The NBA could see a revenue hit of over $1 billion due to the league's coronavirus suspension, a dip that could result in a "record" drop in the 2020-21 salary cap, according to the Washington Post's Ben Golliver.
The most severe estimates of the league's lost revenue come under the assumption that the season is lost entirely due to concerns over COVID-19. A cancelation of 2019-20 would cost each team roughly $40 million, totaling a $1.2 billion loss league wide, per FiveThirtyEight.

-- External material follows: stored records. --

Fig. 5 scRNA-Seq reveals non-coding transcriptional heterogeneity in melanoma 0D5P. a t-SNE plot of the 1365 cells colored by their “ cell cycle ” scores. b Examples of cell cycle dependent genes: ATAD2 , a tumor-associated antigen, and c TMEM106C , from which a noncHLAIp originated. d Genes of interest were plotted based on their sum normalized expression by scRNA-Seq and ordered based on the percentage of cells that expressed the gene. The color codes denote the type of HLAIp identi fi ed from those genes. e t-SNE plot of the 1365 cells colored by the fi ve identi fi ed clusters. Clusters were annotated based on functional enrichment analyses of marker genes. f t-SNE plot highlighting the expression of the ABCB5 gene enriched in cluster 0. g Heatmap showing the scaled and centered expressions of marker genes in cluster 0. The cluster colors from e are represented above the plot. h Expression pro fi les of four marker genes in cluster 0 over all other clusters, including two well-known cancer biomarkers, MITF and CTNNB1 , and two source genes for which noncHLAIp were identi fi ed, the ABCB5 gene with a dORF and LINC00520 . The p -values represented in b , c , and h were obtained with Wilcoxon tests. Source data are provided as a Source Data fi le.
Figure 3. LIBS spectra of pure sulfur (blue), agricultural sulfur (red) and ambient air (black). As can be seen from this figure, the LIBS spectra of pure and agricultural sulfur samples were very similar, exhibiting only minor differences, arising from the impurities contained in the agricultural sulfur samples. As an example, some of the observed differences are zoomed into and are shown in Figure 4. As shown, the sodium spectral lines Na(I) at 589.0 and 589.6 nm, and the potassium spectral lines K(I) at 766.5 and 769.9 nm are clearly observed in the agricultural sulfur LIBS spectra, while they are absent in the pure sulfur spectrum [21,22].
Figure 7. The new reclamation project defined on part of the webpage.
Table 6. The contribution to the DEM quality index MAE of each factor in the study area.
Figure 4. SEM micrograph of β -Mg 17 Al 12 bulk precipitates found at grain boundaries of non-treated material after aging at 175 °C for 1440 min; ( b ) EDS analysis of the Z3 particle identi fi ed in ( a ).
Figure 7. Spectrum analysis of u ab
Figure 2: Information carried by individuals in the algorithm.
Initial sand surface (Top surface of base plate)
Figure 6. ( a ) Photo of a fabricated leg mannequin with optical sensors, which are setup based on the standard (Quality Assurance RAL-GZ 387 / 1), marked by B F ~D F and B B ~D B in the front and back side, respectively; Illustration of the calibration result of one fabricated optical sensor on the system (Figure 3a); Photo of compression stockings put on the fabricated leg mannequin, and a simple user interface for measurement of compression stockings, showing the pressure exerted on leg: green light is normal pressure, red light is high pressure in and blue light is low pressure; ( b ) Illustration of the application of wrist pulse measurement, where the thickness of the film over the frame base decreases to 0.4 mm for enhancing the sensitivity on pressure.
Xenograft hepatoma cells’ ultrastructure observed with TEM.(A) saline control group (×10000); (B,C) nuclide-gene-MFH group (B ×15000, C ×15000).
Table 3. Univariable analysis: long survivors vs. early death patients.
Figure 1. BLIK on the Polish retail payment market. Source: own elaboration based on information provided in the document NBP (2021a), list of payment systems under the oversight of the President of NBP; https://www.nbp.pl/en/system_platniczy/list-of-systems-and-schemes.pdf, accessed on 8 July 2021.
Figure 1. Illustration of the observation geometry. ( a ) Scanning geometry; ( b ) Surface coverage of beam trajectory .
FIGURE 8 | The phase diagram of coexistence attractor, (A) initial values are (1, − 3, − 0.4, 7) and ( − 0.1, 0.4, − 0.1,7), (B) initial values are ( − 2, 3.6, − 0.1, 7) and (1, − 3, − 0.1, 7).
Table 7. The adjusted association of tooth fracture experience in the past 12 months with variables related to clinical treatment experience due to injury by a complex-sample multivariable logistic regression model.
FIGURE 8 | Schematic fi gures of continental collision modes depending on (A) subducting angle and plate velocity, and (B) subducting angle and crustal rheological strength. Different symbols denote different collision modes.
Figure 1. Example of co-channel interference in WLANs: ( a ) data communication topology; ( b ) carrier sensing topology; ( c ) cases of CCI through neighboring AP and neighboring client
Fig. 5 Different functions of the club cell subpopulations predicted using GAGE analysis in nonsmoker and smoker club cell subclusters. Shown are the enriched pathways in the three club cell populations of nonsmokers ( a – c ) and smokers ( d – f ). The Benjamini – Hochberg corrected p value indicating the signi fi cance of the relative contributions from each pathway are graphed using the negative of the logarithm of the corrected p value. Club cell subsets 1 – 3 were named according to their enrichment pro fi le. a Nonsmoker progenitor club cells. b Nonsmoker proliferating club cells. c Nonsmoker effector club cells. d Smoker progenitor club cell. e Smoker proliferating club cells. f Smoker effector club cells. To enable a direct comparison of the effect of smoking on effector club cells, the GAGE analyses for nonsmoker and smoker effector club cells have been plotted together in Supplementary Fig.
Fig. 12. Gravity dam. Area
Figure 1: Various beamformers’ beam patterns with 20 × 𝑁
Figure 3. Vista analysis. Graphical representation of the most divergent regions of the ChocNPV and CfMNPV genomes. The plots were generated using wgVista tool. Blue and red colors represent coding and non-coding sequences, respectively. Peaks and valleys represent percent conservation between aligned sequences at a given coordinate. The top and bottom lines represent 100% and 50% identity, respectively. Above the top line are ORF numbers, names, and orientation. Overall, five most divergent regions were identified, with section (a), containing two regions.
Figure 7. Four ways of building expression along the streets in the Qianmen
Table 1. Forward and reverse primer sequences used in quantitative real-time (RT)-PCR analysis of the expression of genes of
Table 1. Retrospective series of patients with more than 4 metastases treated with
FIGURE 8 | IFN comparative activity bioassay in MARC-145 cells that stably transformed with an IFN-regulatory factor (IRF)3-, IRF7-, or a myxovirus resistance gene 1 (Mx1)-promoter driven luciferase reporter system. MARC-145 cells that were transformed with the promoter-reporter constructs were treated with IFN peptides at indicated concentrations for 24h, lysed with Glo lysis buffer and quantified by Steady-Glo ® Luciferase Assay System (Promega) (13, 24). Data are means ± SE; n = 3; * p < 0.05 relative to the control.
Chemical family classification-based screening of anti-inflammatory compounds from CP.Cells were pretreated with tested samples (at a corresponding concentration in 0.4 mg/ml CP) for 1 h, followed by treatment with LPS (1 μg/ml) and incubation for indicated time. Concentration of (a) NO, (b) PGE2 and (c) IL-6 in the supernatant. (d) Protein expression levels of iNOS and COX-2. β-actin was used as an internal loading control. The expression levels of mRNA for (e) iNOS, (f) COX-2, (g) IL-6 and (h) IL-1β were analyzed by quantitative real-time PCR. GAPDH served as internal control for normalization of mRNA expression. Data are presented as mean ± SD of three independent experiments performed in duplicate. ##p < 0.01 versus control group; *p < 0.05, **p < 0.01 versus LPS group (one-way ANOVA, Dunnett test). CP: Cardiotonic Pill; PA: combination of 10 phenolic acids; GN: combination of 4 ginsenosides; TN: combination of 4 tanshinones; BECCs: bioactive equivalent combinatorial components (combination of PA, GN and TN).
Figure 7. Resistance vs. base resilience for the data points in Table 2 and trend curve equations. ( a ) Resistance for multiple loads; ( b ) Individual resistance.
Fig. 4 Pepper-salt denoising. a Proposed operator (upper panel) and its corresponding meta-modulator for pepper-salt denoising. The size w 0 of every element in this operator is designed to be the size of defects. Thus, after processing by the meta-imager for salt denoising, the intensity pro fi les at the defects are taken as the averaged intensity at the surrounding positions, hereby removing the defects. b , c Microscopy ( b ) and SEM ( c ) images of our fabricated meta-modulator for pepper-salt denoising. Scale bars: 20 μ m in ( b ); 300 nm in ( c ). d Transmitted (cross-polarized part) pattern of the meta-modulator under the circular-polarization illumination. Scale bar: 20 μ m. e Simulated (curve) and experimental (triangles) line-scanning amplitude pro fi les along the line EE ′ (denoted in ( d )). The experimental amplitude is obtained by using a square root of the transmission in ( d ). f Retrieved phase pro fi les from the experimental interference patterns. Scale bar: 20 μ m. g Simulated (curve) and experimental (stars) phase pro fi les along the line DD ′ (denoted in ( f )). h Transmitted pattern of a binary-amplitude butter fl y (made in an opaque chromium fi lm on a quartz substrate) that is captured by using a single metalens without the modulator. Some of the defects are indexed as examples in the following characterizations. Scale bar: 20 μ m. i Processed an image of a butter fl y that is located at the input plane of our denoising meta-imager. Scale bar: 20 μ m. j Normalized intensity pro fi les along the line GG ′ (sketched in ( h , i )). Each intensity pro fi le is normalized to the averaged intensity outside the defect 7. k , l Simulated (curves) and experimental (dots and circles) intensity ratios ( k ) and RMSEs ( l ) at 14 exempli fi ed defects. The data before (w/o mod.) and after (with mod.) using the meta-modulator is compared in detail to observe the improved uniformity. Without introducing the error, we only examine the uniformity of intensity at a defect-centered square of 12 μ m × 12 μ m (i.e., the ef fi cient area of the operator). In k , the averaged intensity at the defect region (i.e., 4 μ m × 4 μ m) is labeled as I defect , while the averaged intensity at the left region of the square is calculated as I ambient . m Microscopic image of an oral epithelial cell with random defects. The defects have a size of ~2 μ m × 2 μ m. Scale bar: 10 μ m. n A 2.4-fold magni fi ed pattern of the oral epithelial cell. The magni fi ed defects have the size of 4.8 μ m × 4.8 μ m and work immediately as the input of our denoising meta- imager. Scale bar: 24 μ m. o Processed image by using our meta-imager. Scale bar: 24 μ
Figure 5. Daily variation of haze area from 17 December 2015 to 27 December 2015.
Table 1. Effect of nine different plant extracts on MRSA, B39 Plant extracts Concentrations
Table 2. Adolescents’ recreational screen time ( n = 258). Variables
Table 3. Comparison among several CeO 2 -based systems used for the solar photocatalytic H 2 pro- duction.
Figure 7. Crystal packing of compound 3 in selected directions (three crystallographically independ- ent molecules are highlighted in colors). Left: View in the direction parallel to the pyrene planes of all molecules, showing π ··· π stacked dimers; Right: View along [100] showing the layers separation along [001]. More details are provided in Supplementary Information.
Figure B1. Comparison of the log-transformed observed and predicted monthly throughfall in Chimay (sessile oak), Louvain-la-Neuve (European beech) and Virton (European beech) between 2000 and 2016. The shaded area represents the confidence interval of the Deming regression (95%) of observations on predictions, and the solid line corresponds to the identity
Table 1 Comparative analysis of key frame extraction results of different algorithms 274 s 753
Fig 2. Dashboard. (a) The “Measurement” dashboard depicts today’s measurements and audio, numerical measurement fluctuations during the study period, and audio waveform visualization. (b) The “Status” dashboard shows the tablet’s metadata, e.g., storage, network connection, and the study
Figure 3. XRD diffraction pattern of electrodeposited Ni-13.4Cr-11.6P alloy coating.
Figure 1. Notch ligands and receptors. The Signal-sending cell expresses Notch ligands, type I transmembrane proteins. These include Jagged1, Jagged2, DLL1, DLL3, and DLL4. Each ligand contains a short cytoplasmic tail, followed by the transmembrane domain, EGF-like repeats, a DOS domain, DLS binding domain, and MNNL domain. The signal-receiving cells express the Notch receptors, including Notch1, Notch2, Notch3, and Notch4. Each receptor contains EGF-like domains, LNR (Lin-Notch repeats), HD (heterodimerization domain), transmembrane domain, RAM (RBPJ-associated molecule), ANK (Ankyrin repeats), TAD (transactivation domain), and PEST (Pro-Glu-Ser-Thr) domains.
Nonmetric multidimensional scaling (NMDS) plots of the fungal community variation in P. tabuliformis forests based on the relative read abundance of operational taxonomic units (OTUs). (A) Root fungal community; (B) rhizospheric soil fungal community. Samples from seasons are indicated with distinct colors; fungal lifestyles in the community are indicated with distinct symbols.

The $1 billion-plus revenue loss would certainly hurt the bottom line of owners across the NBA, but how would it impact the league's players? They would also likely see a dip in their respective salaries. The Athletic's John Hollinger estimated an $8 million decline in the 2020-21 salary cap, falling from $109 million this season to just over nine figures next year.
A lowered salary cap wouldn't just hurt impending free agents. Players who signed max contracts or mid-level exception contracts have their respective salaries tied to a designated percentage of the salary cap, and those salaries will fall in concert with the drop in the salary cap.
Both Russell Westbrook and James Harden currently hold supermax contracts with the Rockets. Westbrook is currently slated to earn $44.2 million in 2020-21 (per previous salary cap projections), while Harden is set to earn $44.3 million next season. The Rockets have five players under contract for next season, and only Westbrook, Harden and Eric Gordon are slated to be on the team's salary cap in 2021-22.